Let's look at your PNG file first. PNG is a lossless format - the image data you give it will not suffer generational loss if you were to open it and re-save it as PNG over and over again.
The quality
parameter isn't even recognized by the PNG plugin to PIL - if you look at the PngImagePlugin.py/PngStream._save
method it is never referenced in there.
What's happening with your specific sample image is that Pillow is dropping some metadata when you re-save it in your code.
On my test system, I have your PNG saved as sample.png
, and I did a simple load-and-save with the following code and save it as output.png
(inside ipython
)
In [1]: from PIL import Image
In [2]: img = Image.open("sample.png")
In [3]: img.save("output.png")
Now let's look at the differences between their metadata with ImageMagick:
#> diff <(magick identify -verbose output.png) <(magick identify -verbose sample.png)
7c7,9
< Units: Undefined
---
> Resolution: 94.48x94.48
> Print size: 10.8383x10.8383
> Units: PixelsPerCentimeter
74c76,78
< Orientation: Undefined
---
> Orientation: TopLeft
> Profiles:
> Profile-exif: 5218 bytes
76,77c80,81
< date:create: 2022-08-12T21:27:13 00:00
< date:modify: 2022-08-12T21:27:13 00:00
---
> date:create: 2022-08-12T21:23:42 00:00
> date:modify: 2022-08-12T21:23:31 00:00
78a83,85
> exif:ImageDescription: IMGP5493_seamless_2.jpg
> exif:ImageLength: 1024
> exif:ImageWidth: 1024
84a92
> png:pHYs: x_res=9448, y_res=9448, units=1
85a94,95
> png:text: 1 tEXt/zTXt/iTXt chunks were found
> png:text-encoded profiles: 1 were found
86a97
> unknown: nomacs - Image Lounge 3.14
90c101
< Filesize: 933730B
---
> Filesize: 939469B
93c104
< Pixels per second: 42.9936MP
---
> Pixels per second: 43.7861MP
You can see there are metadata differences - PIL didn't retain some of the information when re-saving the image, especially some exif
properties (you can see this PNG was actually converted from a JPG and the EXIF metadata was preserved in the conversion).
However, if you re-save the image with original image's info
data...
In [1]: from PIL import Image
In [2]: img = Image.open("sample.png")
In [3]: img.save("output-with-info.png", info=img.info)
You'll see that the two files are exactly the same again:
❯ sha256sum output.png output-with-info.png
37ad78a7b7000c9430f40d63aa2f0afd2b59ffeeb93285b12bbba9c7c3dec4a2 output.png
37ad78a7b7000c9430f40d63aa2f0afd2b59ffeeb93285b12bbba9c7c3dec4a2 output-with-info.png
Maybe Reducing PNG File Size
While lossless, the PNG format does allow for reducing the size of the image by specifying how aggressive the compression is (there are also more advanced things you could do like specifying a compression dictionary).
PIL exposes these options as optimize
and compress_level
under PNG options.
optimize
If present and true, instructs the PNG writer to make the
output file as small as possible.
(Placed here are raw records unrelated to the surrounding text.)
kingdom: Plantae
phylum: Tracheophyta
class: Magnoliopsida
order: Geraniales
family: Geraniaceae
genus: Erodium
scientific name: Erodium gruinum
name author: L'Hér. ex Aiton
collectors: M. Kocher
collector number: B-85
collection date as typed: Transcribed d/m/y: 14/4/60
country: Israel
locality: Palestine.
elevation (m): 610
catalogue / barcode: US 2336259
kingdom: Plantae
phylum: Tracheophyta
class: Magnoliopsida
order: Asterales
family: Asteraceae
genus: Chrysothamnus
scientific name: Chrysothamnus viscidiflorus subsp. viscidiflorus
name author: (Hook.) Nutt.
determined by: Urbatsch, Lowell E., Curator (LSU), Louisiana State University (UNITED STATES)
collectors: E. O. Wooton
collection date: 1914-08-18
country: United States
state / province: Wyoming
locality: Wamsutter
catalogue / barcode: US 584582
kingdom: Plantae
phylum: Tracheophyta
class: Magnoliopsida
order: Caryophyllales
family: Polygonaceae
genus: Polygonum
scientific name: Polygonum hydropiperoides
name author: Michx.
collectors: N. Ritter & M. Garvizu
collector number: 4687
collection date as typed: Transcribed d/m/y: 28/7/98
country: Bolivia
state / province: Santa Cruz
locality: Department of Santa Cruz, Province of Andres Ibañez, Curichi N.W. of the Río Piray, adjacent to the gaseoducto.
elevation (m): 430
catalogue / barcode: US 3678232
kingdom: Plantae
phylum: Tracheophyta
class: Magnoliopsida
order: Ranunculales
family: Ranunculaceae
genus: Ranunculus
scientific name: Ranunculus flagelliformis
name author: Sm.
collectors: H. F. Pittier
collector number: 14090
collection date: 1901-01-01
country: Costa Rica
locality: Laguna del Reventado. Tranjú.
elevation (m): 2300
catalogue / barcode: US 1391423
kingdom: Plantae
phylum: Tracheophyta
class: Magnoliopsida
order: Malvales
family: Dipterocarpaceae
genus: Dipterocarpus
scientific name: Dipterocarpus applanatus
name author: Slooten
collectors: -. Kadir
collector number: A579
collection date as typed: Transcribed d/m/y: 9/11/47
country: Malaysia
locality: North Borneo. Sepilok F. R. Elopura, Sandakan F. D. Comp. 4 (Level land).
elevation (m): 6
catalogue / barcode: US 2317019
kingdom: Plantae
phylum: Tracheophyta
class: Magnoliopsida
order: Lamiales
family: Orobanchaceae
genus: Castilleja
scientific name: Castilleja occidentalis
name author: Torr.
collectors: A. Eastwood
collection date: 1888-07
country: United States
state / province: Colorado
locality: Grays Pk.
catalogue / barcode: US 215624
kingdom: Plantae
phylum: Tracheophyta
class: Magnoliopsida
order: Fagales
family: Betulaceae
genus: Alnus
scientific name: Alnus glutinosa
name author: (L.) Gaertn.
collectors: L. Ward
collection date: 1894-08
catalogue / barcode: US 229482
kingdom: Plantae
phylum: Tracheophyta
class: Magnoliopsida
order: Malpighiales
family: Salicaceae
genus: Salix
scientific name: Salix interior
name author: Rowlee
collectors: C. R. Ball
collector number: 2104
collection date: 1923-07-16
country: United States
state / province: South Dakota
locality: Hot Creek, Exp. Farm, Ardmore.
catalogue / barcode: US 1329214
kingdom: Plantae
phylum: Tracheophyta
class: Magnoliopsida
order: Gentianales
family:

This includes extra
processing in order to find optimal encoder settings.
compress_level
ZLIB compression level, a number between 0 and 9: 1 gives
best speed, 9 gives best compression, 0 gives no
compression at all. Default is 6. When optimize option is
True compress_level has no effect (it is set to 9 regardless
of a value passed).
And seeing it in action...
from PIL import Image
img = Image.open("sample.png")
img.save("optimized.png", optimize=True)
The resulting image I get is about 60K smaller than the original.
❯ ls -lh optimized.png sample.png
-rw-r--r-- 1 wkl staff 843K Aug 12 18:10 optimized.png
-rw-r--r-- 1 wkl staff 918K Aug 12 17:23 sample.png
JPEG File
Now, JPEG is a generationally-lossy image format - as you save it over and over, you will keep losing quality - it doesn't matter if your subsequent generations save it at even higher qualities than the previous ones, you've lost data already from the previous saves.
Note that the likely reason why you saw file sizes balloon if you used quality=100
is because libjpeg
/libjpeg-turbo
(which are the underlying libraries used by PIL for JPEG) do not do certain things when the quality is set that high, I think it doesn't do quantization which is an important step in determining how many bits are needed to compress.